5) In Figure 7, the authors ablate filaments and then lineage-trace to determine whether regeneration happens. In the lineage traced animals, the authors identified 4 patterns. Did the authors ablate filaments from all types of lineage-traced patterns? Can all unipotent type of adult stem cells regenerate the tip? Or was the regeneration only seen from pattern 1 animals? Also, is it possible to distinguish between unipotent stem cells driving regeneration or if the differentiated cells re-enter the cell cycle? Are there markers for these cells that can be used for co-staining?

We have indeed ablated filaments that contained labelled cells of Pattern 1, Pattern 2 and Pattern 3 (results presented in Figure 8G-I of the revised version). All of them showed the same trend, where recombination patterns are maintained in the new domain formed during the regeneration phase and indicating that the stem cells generating Patters 1-to-3 do not change their fate upon injuries. As previously mentioned, recombination Pattern 4 is difficult to be observed in living samples and this is why we could not perform target ablations on these filaments.

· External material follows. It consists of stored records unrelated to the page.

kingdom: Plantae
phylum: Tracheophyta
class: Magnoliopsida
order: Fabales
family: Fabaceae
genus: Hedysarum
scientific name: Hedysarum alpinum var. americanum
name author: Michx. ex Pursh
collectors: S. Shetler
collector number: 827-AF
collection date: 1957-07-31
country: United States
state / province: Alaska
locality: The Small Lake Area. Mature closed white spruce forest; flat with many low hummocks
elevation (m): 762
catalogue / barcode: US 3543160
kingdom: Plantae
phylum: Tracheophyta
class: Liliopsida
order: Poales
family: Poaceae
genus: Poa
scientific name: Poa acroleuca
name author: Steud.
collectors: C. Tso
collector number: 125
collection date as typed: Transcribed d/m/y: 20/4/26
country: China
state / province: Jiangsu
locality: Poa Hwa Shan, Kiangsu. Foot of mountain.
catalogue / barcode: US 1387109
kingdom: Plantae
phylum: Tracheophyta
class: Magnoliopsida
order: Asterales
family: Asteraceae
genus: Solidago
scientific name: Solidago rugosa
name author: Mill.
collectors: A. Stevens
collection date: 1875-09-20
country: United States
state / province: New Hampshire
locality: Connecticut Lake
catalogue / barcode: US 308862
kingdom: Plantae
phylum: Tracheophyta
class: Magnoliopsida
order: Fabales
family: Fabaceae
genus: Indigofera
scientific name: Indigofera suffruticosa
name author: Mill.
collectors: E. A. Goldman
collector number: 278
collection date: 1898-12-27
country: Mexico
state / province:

The questions on whether regeneration is triggered by homeostatic stem cells that change to a growth mode, or alternatively, by differentiated cells that re-enter the cell cycle is fascinating and highly relevant in the regeneration field, as both cases have been reported. The ultimate experiment to tackle this question implies using cell-type specific promoters to trigger recombination in post-mitotic cells of the different lineages to then assay whether the regenerative part of a filament derived from labelled or non-labelled cells. We do not have specific markers so far and therefore this particular experiment could not be performed for the revision. We are confident that the use of single-cell RNA-seq will give us valid candidates to approach this aspect for the fish gill. What we can be sure of, is that the regeneration of each individual lineage is dealt with cells of the same lineage. This point is mentioned in the Discussion of the revised version.